ぜひお立ち寄りいただき、スタンプ2倍をゲット。」
ベストプラクティスのルール:
- ヘッダーは「何を?」に答える — マーケティングのスローガンではなく、具体的なオファー
- 本文は「なぜ今?」に答える — 時間の目安、特典、行動を促す一言
- 絵文字の羅列は禁物 — 最大でも1〜2個、それ以上はスパムっぽく見えます
- ヘッダーに全部大文字を使わない — iOS Walletはどのみち太字で表示します
4. 送信または予約
2つのオプションがあります:
- 今すぐ送信 — 1〜2分以内にメッセージが端末に届きます
- 予約 — 日時を選ぶと、指定した時刻に送信します
予約した一斉配信は、送信の5分前まで変更やキャンセルが可能です。
5. 送信統計を確認する
送信後、一斉配信は次の情報とともに一覧に表示されます:
- 受信者:何台の端末に送られたか(Apple + Googleを分けて表示)
- クォータの消費:今月あと何回一斉配信を送れるか
- 監査ログ:誰が送信したか(ユーザー)、いつ(タイムスタンプ)
クリックスルーのトラッキングはWalletの仕様上できません(AppleもGoogleも、お客様が通知をタップしたかどうかのデータを提供してくれません) — 指標となるのは、その後数時間の「店舗への来客の動き」です。
ベストプラクティスの活用例
ハッピーアワーの活性化
一斉配信は、キャンペーン開始の30分前に送りましょう。例:
ヘッダー:「16〜18時ハッピーアワー」 本文:「カプチーノ全品スタンプ2倍。ぜひお立ち寄りを!」
具体例:カード保有者が通常、徒歩数分の場所に住んでいるか働いていて、オファーがタイミングに合っていれば、明確に表現されたキャンペーン枠は目に見える追加の来店を生み出せます。正確なコンバージョンは業種、オファー、時間帯、特典によって異なります — これらの数値は一律に予測できるものではありません。
祝日スペシャル / 季節キャンペーン
イベントの1〜2日前に送りましょう。母の日の例:
ヘッダー:「日曜日は母の日 — お母さんにごちそうを」 本文:「お母さんとご一緒に、コーヒーはお店からのおごりです。日曜18時まで。」
ここで大切なのは リードタイム です — 直前すぎると誰も予定を組めず、早すぎると忘れられてしまいます。
休眠カードの再アクティブ化
四半期に一度、60日以上スタンプのないすべてのカードに「お会いできず寂しいです」の一斉配信を送りましょう。例:
ヘッダー:「お会いできず寂しいです!」 本文:「次回ご来店時、スタンプが1個ではなく2個に — カードを見せるだけでOKです。」
これらの休眠カードのうち実際にどれだけ再アクティブ化できるかは、特典、リードタイム、そしてカード基盤がどれだけ古いかに大きく左右されます。
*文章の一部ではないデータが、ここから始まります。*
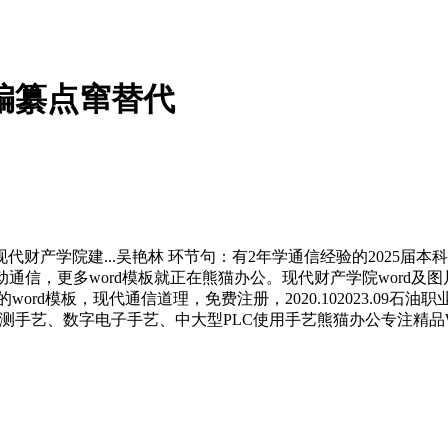
编纂点窜替代
院建...吴艳林 环节句：有2年学通信经验的2025届本科结业生
通信，更多word模板就正在熊猫办公。现代财产学院word及
word模板，现代通信道理，免费注册，2020.102023.09
手艺、数字电子手艺、中大型PLC使用手艺熊猫办公专注精品Wo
再アクティブ化の一斉配信は毎回、実験として扱い、その後数日間のスタンプの急増を、通常の推移と比較しましょう。
通知に値するお知らせ
- 営業時間の変更(「本日は夜間営業なし、16時までの短縮営業」)
- 場所の変更(「フードトラックは本日リンツの中央広場に出店」)
- 新商品(「本日より:オーツミルクを追加料金なしで」)
クォータ + 上限
プラン別:
| プラン | 月あたりの一斉配信数 |
|---|---|
| Starter(€0) | 無制限* |
| Business(€9,90) | 無制限* |
| Premium(€29,90) | 無制限* |
*プッシュ一斉配信に厳密な数量上限はありません。Google APIには技術的なクォータ上限(1時間あたり数千件)がありますが、通常の店舗運営で到達することはありません。クォータを節約するため、20件ずつのバッチで並列処理しています。
一斉配信でやってはいけないこと
- 毎日のメッセージ。2週間もすると、お客様は通知疲れでカードを削除してしまいます。上限は週に1回、デフォルトは月に1回に留めましょう。
- 第三者の宣伝。Wallet一斉配信は、アフィリエイトリンクやスポンサー広告のためのものではありません。Apple + GoogleはPass Type IDを取り消すことができ、そうなるとあなたのカードはすべて消えてしまいます。
- パーソナライズしたメッセージ。一斉配信は全員に届きます。セグメント分けしたい場合(例:スタンプ10個以上のお客様のみ)は、プッシュ一斉配信ではなく メールマガジン の経路が必要です。
プッシュ vs メール:どちらをいつ?
| 目的 | ツール |
|---|---|
| 時間が重要(「本日」) | プッシュ一斉配信 |
| 長文コンテンツ(ストーリーテリング、画像) | メールマガジン |
| セグメント別(上位顧客のみ) | メールマガジン |
| 全カード保有者へ | プッシュ一斉配信 |
| メール購読者のみへ | メールマガジン |
多くの場合、両方を組み合わせます:時間が重要なキャンペーンには プッシュ、2日後のリマインダーには メール を。